YOUR OBJECTIVE =>
Lines of the listing below that contain the string "none" are to be returned.

[Opening DATASET RECORDS section]

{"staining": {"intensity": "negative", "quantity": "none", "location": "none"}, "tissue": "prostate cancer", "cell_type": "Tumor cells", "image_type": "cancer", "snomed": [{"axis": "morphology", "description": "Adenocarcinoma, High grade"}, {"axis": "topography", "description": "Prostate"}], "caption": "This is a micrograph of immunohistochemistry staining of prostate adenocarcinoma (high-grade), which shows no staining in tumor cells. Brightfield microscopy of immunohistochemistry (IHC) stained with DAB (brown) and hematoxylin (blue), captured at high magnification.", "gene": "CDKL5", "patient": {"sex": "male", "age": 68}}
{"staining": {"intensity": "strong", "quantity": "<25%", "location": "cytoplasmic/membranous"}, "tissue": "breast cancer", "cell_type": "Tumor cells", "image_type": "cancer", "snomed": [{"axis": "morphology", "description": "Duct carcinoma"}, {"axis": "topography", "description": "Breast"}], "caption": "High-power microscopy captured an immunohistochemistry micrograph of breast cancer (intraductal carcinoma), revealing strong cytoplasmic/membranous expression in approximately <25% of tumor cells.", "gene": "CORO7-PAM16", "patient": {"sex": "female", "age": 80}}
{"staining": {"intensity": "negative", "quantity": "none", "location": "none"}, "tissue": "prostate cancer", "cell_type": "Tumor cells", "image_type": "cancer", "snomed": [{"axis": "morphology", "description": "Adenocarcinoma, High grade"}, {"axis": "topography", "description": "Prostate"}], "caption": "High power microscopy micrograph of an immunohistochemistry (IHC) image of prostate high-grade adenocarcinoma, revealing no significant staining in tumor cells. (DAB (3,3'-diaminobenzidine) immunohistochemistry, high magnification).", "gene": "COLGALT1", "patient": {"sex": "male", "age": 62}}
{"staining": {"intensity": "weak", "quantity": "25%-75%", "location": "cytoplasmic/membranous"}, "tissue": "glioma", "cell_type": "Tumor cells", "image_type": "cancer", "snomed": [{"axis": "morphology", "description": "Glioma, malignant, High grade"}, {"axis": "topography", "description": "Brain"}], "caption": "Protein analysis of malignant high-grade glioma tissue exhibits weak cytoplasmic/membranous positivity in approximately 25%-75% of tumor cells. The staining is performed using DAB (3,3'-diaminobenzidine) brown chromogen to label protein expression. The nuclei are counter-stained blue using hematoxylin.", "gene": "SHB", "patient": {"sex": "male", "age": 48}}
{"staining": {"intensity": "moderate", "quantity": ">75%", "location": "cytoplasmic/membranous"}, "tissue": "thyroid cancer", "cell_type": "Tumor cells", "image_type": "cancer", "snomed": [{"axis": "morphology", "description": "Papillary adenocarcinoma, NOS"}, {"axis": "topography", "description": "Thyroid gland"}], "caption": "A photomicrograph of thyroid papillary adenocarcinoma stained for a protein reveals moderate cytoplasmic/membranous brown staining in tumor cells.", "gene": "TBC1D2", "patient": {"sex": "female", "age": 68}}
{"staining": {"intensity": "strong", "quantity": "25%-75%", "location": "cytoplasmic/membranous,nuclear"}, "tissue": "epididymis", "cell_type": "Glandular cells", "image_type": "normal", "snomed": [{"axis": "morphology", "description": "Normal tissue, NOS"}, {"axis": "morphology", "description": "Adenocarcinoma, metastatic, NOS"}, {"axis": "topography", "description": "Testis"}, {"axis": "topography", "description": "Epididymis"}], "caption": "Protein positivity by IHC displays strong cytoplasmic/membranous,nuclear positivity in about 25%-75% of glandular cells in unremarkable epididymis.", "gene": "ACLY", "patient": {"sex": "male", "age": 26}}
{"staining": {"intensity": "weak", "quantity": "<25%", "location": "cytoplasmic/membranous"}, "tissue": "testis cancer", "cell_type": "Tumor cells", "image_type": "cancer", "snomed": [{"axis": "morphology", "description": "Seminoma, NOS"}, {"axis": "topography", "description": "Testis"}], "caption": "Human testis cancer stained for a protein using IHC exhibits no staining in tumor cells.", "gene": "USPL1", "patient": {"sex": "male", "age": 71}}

[Closing DATASET RECORDS section]

RESPONSE TO THE EXERCISE =>
{"staining": {"intensity": "negative", "quantity": "none", "location": "none"}, "tissue": "prostate cancer", "cell_type": "Tumor cells", "image_type": "cancer", "snomed": [{"axis": "morphology", "description": "Adenocarcinoma, High grade"}, {"axis": "topography", "description": "Prostate"}], "caption": "This is a micrograph of immunohistochemistry staining of prostate adenocarcinoma (high-grade), which shows no staining in tumor cells. Brightfield microscopy of immunohistochemistry (IHC) stained with DAB (brown) and hematoxylin (blue), captured at high magnification.", "gene": "CDKL5", "patient": {"sex": "male", "age": 68}}
{"staining": {"intensity": "negative", "quantity": "none", "location": "none"}, "tissue": "prostate cancer", "cell_type": "Tumor cells", "image_type": "cancer", "snomed": [{"axis": "morphology", "description": "Adenocarcinoma, High grade"}, {"axis": "topography", "description": "Prostate"}], "caption": "High power microscopy micrograph of an immunohistochemistry (IHC) image of prostate high-grade adenocarcinoma, revealing no significant staining in tumor cells. (DAB (3,3'-diaminobenzidine) immunohistochemistry, high magnification).", "gene": "COLGALT1", "patient": {"sex": "male", "age": 62}}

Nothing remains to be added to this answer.